What to produce: Copy out the lines from the line with "collector number: 3907" up to and including the line with "scientific name: Symphyotrichum lanceolatum", reproducing each one word for word.

>>

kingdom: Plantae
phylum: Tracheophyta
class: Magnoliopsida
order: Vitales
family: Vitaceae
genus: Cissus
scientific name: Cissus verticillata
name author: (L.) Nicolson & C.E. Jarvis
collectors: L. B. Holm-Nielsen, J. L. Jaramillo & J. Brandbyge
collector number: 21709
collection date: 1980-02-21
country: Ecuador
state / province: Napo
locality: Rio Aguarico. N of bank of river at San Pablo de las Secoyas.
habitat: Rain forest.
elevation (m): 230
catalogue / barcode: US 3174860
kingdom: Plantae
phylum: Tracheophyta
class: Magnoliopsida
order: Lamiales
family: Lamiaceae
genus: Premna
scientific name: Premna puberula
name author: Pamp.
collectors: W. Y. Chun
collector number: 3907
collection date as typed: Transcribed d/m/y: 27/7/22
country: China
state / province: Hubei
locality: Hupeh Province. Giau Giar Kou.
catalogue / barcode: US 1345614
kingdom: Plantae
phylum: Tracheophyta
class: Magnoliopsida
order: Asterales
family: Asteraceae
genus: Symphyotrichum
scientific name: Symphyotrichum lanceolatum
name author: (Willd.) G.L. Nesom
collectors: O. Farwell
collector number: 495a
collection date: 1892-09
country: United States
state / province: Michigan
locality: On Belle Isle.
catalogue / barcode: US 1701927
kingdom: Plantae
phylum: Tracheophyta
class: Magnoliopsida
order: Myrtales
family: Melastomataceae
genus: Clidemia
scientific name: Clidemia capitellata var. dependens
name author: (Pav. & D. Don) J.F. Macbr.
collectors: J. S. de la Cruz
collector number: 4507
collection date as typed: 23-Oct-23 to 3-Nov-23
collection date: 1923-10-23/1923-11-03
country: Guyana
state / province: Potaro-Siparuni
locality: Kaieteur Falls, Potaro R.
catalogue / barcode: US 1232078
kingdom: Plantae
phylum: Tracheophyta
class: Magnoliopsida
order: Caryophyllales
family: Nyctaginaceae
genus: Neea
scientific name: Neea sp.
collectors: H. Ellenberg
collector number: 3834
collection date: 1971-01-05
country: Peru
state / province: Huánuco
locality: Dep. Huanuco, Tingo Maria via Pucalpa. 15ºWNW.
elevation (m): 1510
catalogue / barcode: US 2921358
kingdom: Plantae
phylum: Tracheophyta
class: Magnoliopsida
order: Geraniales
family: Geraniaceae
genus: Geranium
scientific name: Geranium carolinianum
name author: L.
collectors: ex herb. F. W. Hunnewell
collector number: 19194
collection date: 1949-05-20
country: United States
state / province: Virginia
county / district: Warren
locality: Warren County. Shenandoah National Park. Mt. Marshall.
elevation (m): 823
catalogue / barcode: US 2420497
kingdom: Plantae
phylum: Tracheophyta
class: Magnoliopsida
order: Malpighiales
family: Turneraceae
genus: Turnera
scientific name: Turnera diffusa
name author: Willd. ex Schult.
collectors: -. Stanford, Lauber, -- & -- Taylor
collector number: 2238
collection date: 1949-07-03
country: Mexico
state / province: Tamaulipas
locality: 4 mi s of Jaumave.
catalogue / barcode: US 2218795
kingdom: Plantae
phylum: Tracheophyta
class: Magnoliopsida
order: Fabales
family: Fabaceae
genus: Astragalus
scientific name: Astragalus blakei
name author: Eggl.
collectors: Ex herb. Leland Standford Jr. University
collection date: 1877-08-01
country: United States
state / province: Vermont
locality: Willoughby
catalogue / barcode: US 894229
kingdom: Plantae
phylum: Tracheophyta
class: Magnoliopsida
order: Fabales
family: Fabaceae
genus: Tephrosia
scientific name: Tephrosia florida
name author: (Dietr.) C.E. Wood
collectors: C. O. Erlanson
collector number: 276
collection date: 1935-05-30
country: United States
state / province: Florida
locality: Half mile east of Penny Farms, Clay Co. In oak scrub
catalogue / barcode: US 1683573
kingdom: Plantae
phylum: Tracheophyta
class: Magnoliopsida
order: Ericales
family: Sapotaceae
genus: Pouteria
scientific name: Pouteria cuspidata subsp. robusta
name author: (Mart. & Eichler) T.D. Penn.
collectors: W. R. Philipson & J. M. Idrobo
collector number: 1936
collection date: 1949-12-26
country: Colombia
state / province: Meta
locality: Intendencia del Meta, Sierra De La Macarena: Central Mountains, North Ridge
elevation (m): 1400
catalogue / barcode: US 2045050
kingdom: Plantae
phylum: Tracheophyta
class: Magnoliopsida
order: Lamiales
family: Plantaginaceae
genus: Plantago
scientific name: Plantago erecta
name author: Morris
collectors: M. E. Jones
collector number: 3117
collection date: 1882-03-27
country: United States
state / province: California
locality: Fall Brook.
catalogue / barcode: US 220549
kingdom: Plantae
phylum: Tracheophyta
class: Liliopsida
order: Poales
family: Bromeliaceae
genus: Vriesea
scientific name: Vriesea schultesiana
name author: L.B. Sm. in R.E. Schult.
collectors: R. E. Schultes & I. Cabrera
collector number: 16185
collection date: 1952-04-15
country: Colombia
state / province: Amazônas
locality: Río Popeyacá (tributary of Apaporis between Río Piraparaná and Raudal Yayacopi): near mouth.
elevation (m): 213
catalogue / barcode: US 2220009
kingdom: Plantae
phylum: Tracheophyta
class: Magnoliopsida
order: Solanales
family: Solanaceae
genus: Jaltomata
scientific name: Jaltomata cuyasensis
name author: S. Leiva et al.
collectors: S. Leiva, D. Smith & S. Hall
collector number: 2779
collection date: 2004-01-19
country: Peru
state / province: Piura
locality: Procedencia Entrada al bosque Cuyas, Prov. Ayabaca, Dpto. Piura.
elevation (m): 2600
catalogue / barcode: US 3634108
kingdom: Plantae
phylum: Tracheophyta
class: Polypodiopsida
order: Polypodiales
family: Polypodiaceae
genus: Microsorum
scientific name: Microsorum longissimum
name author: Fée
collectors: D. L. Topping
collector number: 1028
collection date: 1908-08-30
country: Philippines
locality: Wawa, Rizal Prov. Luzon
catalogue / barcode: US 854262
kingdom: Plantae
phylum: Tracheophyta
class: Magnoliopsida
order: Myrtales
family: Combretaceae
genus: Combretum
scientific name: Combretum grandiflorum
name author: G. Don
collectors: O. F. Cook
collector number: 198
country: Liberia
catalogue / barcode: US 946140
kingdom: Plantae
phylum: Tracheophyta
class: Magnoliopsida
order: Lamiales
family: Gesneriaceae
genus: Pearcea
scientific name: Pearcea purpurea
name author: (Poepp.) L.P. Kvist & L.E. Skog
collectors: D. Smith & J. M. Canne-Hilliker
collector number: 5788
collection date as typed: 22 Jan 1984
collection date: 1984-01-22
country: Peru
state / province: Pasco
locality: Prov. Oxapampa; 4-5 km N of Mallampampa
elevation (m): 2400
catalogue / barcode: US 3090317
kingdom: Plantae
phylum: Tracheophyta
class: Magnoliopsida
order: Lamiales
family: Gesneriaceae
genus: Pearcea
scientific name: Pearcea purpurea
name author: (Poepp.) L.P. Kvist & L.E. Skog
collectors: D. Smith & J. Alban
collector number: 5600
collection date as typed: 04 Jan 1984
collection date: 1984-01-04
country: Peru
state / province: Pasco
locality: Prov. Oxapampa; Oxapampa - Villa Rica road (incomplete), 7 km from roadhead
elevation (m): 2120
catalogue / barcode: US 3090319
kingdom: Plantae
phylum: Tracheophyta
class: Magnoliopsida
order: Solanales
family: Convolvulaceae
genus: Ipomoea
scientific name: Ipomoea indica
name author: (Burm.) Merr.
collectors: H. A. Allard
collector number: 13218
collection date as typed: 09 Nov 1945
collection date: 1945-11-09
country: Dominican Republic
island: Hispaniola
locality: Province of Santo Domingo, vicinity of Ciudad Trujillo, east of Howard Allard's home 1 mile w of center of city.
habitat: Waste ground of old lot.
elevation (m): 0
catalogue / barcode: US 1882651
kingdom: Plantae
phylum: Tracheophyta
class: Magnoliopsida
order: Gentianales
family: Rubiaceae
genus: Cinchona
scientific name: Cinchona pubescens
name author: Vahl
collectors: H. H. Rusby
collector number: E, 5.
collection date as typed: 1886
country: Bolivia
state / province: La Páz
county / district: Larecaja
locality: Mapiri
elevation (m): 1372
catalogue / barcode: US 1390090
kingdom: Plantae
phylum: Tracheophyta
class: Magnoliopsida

<<

Solution to this task:
collector number: 3907
collection date as typed: Transcribed d/m/y: 27/7/22
country: China
state / province: Hubei
locality: Hupeh Province. Giau Giar Kou.
catalogue / barcode: US 1345614
kingdom: Plantae
phylum: Tracheophyta
class: Magnoliopsida
order: Asterales
family: Asteraceae
genus: Symphyotrichum
scientific name: Symphyotrichum lanceolatum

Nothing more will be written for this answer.